* [TASKS AND EXERCISES]:
1 > From the report on the Charlotte protests, transcribe word for word the part that opens with the words containing "Wednesday night in" and closes with "of his injuries.".
2 > Put this sentence from the report on the Charlotte protests into Spanish: "Officials have launched a homicide investigation, according to The Charlotte Observer."

* [PASSAGE SHOWN]:
·····

Wednesday night in Charlotte, North Carolina disintegrated into a flush of looting, the deployment of tear gas and rubber bullets, arrests, and reinforcements from the National Guard, as angry clots of protesters demonstrated against the police shooting of yet another black man. Keith Lamont Scott died in an apartment complex parking lot Tuesday afternoon, and in the outraged aftermath, another civilian has come precariously close to doing the same. The person shot during the Charlotte protests is in critical condition and on life support. Not much is yet known about this unidentified man — not what exactly drew him to the protests, nor whether he will survive.

Update: NBC Charlotte affiliate WCNC-TV has reported that the unnamed protester shot during Wednesday's protests has died of his injuries.

Update, 8 p.m. ET: Police have identified the deceased protester, who was shot in the head, as Justin Carr, 26. Officials have launched a homicide investigation, according to The Charlotte Observer.

·····

* [ENTRIES PROVIDED]:
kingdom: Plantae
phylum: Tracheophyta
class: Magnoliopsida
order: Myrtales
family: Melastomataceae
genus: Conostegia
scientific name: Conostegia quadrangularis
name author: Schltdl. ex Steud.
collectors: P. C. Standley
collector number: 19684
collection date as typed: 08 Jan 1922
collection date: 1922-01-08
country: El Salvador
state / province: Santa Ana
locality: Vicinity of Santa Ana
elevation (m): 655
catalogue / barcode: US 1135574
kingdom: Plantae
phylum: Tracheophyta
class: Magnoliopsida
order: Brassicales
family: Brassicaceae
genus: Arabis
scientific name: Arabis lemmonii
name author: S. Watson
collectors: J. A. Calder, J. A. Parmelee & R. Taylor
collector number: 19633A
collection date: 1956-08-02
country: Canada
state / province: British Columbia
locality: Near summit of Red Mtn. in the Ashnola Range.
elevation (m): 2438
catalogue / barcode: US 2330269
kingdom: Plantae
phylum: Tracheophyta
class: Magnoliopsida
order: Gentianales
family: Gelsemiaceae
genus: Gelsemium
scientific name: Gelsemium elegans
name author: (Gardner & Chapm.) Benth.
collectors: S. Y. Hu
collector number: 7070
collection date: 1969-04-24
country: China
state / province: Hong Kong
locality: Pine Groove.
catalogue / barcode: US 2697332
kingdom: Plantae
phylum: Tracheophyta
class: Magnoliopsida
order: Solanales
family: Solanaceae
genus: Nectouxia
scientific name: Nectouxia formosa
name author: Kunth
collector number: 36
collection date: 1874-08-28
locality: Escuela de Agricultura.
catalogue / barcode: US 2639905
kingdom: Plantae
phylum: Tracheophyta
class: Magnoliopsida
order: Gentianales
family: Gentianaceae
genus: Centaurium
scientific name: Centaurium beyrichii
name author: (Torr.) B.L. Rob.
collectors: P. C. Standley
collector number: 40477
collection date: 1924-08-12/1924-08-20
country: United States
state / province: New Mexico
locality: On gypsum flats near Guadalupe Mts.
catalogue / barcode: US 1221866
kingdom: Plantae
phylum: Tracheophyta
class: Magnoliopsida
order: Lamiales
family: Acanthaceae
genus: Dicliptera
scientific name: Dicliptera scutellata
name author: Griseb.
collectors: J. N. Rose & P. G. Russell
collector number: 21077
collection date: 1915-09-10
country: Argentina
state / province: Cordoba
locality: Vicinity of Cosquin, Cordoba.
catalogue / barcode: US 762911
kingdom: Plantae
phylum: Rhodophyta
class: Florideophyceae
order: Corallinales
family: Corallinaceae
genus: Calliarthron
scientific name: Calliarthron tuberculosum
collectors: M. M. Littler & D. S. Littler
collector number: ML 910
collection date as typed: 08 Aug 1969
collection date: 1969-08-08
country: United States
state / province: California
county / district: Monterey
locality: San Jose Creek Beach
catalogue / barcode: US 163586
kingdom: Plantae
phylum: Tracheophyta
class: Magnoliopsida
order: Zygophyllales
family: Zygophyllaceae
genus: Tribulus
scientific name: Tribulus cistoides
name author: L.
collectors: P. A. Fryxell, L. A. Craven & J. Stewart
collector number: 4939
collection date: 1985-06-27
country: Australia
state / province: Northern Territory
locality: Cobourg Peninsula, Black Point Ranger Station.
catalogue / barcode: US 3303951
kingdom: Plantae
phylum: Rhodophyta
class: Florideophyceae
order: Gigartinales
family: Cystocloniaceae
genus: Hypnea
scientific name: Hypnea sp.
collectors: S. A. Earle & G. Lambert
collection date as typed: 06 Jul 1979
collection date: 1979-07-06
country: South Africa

·····

* [PROBLEM SOLUTIONS]:
1 >
Wednesday night in Charlotte, North Carolina disintegrated into a flush of looting, the deployment of tear gas and rubber bullets, arrests, and reinforcements from the National Guard, as angry clots of protesters demonstrated against the police shooting of yet another black man. Keith Lamont Scott died in an apartment complex parking lot Tuesday afternoon, and in the outraged aftermath, another civilian has come precariously close to doing the same. The person shot during the Charlotte protests is in critical condition and on life support. Not much is yet known about this unidentified man — not what exactly drew him to the protests, nor whether he will survive.

Update: NBC Charlotte affiliate WCNC-TV has reported that the unnamed protester shot during Wednesday's protests has died of his injuries.

2 > Las autoridades han abierto una investigación por homicidio, según The Charlotte Observer.